Cold War University by Matthew Levin

Cold War University by Matthew Levin

Author:Matthew Levin [Levin, Matthew]
Language: eng
Format: epub
Publisher: University of Wisconsin Press


Ellen Lehman’s statement echoed many Americans’ moral outrage against the war, and while the State Department protest was the first of its kind for the antiwar movement in Madison, it was certainly not the last. Just a few months later, eleven Wisconsin students were arrested at Truax Air Force Base outside of Madison as they attempted to perform a citizen’s arrest of the base commander. The next year, the draft sit-in was the culmination of a campus politics that had been building since the 1950s at the same time that it was a sign of things to come. With students occupying the Administration Building for more than seventy-two hours to protest the university’s cooperation with the Selective Service System, they demonstrated the emergence of a mass protest movement on campus, with the participation of hundreds of students at the sit-in and thousands for the Bascom Hill meeting and rally.

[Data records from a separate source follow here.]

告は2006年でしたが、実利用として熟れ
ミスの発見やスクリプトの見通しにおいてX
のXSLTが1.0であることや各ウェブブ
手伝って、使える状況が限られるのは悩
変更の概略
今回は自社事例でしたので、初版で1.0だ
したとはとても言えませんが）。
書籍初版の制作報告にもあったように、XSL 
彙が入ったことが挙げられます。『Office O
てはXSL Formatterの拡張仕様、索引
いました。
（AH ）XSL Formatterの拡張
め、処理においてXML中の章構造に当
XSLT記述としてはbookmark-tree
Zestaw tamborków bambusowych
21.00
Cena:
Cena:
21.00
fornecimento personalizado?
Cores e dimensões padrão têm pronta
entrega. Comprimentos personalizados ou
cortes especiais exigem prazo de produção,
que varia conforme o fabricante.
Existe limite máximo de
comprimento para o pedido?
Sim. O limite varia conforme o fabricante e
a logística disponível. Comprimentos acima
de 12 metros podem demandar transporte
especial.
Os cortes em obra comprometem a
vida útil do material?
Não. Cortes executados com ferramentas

At the same time, they highlighted the impact of direct action politics and the compelling moral idealism that had emerged with the civil rights, peace, and antiwar movements since the beginning of the decade. The sit-in ended peacefully, with some suggesting that Madison was somehow different from Berkeley and other campuses where protests had turned to violence, but the restraint that both sides had shown would not last. Any chance of a coalition between students and faculty was particularly weakened, with many faculty complaining of students’ “coercive” behavior and many students accusing the faculty of “betrayal” for taking no action other than the formation of an official committee to review university policy.47

Finally, the sit-in points to the intersection of student activism and the realities of Cold War–era higher education. The protest movement that had developed in the early sixties was focused on civil rights, free speech, President Johnson’s handling of Vietnam, and other national issues, but it would ultimately turn its attention to the University of Wisconsin’s Cold War moorings even as it continued to be fueled by the Cold War’s impact on the structures of higher education. Berkeley’s Free Speech Movement was the New Left’s first major assault on higher education, but the Berkeley confrontation would be replayed again and again at universities across the nation. Wisconsin administrators, like their colleagues at other universities, rejected students’ characterization of the university as an agent of the federal government, but despite their claims of neutrality and no matter that many of these officials privately opposed the war, students would not be moved. The late sixties would see a huge expansion of the New Left, with students funneling their energy in many different directions, but the issue of the Cold War, and especially the role of higher education in the development and execution of American foreign policy, would remain near the center of the era’s activism.